I'm messing around with some of the ParallelUniverse Java fiber implementation and what I do is spam fibers to download pages and send the String response over to another fiber over a channel that maintains a thread pool to parse response body as they come in//create new fibers to read these links.
I'm really just doing this to get more familiar with async programming and specifically the paralleluniverse Java libs but one thing I'm struggling a bit with is how to best make it well behaved (e.g right now there's no bound on number of outstanding HTPT requests).
While I do have access to great general technology related advice, this post is bound to bring people well versed in crawling.
My question is: in terms of crawling speed (and I know this is dependent of several factors) what's a decent amount of pages a good crawler could do per day?
The crawler I built is doing about 120K pages per day which to our initial needs is not bad at all, but wonder if in the crawling world this is peanuts or a decent chunk of pages?
- How many servers (if distributed)?
- How many cores/server?
- What kind of processing takes place for each page?
Does it just download and save the pages somewhere (local filesystem, cloud storage, database) or it extracts (semi) structured data? And so on.
Specifics aside, these days it's not hard to crawl millions of pages/day on commodity servers. Some related posts:http://www.michaelnielsen.org/ddi/how-to-crawl-a-quarter-bil...
http://blog.semantics3.com/how-we-built-our-almost-distribut...
http://engineering.bloomreach.com/crawling-billions-of-pages...
http://engineering.bloomreach.com/crawling-billions-of-pages...
By fine-grained I mean that fetching, crawling, extraction and whatever other processing you're doing should be separate, discrete steps.
Example naive topology:
Fetcher: Pops next URL off a queue, fetches it, stores the raw data somewhere, emits a "fetched" event.
Link extractor: Subscribes to fetch events, extracts every URL from the data, each of which is emitted as a "link" event.
Crawling scheduler: Listens to link events, schedules "fetch" events for each URL. This is where you might add filtering and prioritization rules, for example.
Now you have three queues and three consumers, which can run in parallel with any number of worker processes dedicated to them.

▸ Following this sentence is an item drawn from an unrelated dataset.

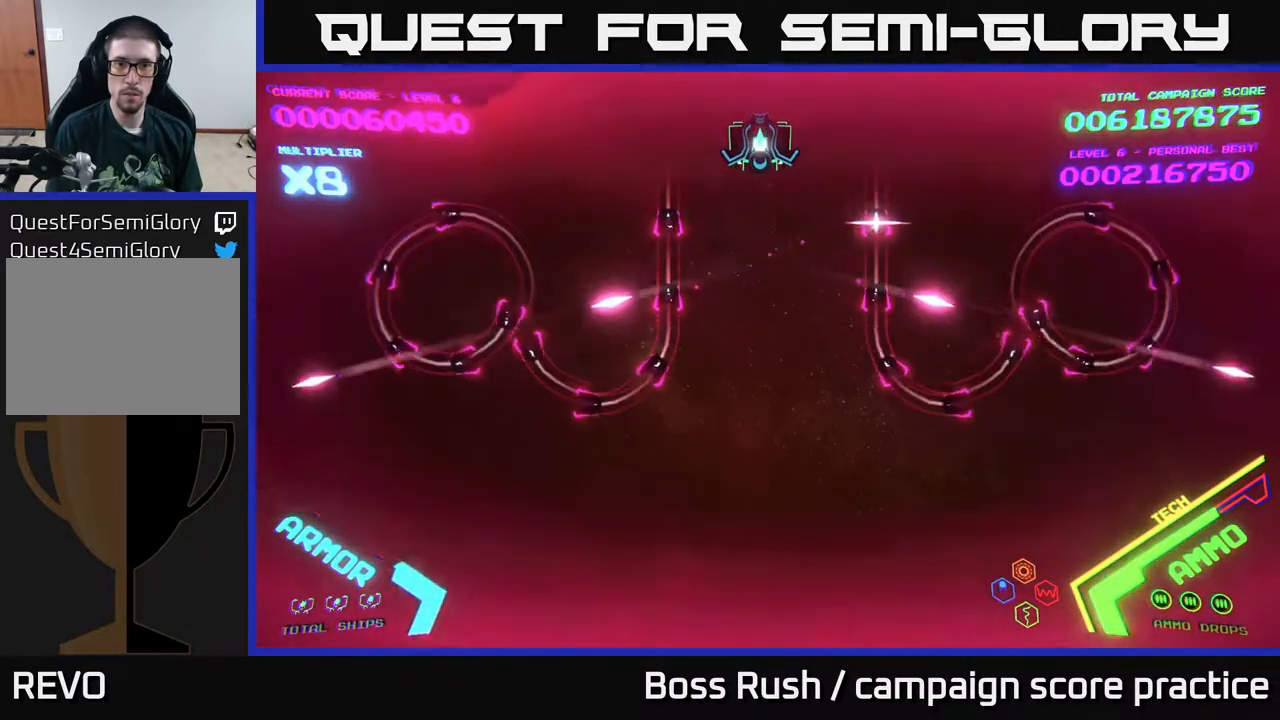
{"buttons": ["B"], "left_stick": "down", "right_stick": "center", "events": [[200, "left_stick", "down"], [250, "B", "down"]]}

A naive solution could use something like a database for the events, but a dedicated queue such as RabbitMQ would fare better.
I generally use distributed crawlers, which means I can scale to millions of pages per day (assuming different domains). The biggest limiting factor is the database layer, how many writes can I do in a day.
If I need to go faster, I just spin up another crawler worker, which connects to the queue and starts pulling jobs.
I believe anything under a million pages / day should be do-able by a homebuilt, single-server system.
Unlike Blekko we are just capturing the source and dumping it into a DB without doing any analysis. As soon as you start trying to parse anything in the crawl data your hardware requirements go through the roof. parallel with wget or curl is enough to crawl millions of pages per day. I often use http://puf.sourceforge.net/ when I need to do a quick crawl
"puf -nR -Tc 5 -Tl 5 -Td 20 -t 1 -lc 200 -dc 5 -i listofthingstodownload" will easily do 10-20 million pages per day if you are spreading your requests across a lot of hosts.
You should be able to achieve > 120k per day for sure though. That's less than two per second.
1) I check whether or not the page we just scrapped has any of the tags we are looking for.
2) We then extract any information within those tags (images, etc.)
3) We follow trough every link and if it's not in the seen/scrapped list, we add them to the queue.
Not sure if this helps to narrow it down.
Thanks!
I'm just now finishing a project for an ISP building a cache of webpages using my project jBrowserDriver. They can basically turn on as many VMs as they need to horizontally scale out, and the servers all seamlessly load balance themselves and pull work off a central queue. One important part is to handle failures and crashes, isolating impact to everything else. In this approach, separate OS processes are helpful.
At blekko, we did ~ 100k pages/day/server with our production crawler, running on a cluster which was also doing anti-web-spam, inverting outgoing links into incoming links, indexing everything, and analytics batch jobs supporting development.
So unless you're doing a LOT of work on every webpage, you're kinda slow.
The easiest mistake to make is to not be asynch enough. This Python example is great.
I've written more web crawlers than I can count in php, python, scala, golang, nodejs, and perl. Right now assuming you want to just gather some form of JSON/HTML from the response, I would use golang and gokogiri with XPaths (and of course json unmarshal for json). It will make you laugh at 120k per day. Feel free to ping me if you would like to discuss making me one of those freelancers.
https://dl.dropboxusercontent.com/u/44889964/Descartes%20%20...
This translates to about 700MM/month. The bump you see this month is just us adding more crawling nodes to our cluster.
Writing an efficient and _well behaved_ web crawler is imho quite a complicated undertaking. Others here have already pointed out that it's more or less a scalability problem, hence, a number doesn't make sense. reinhardt has provided a list of links - which from a quick glance - look very interesting and might bring you further.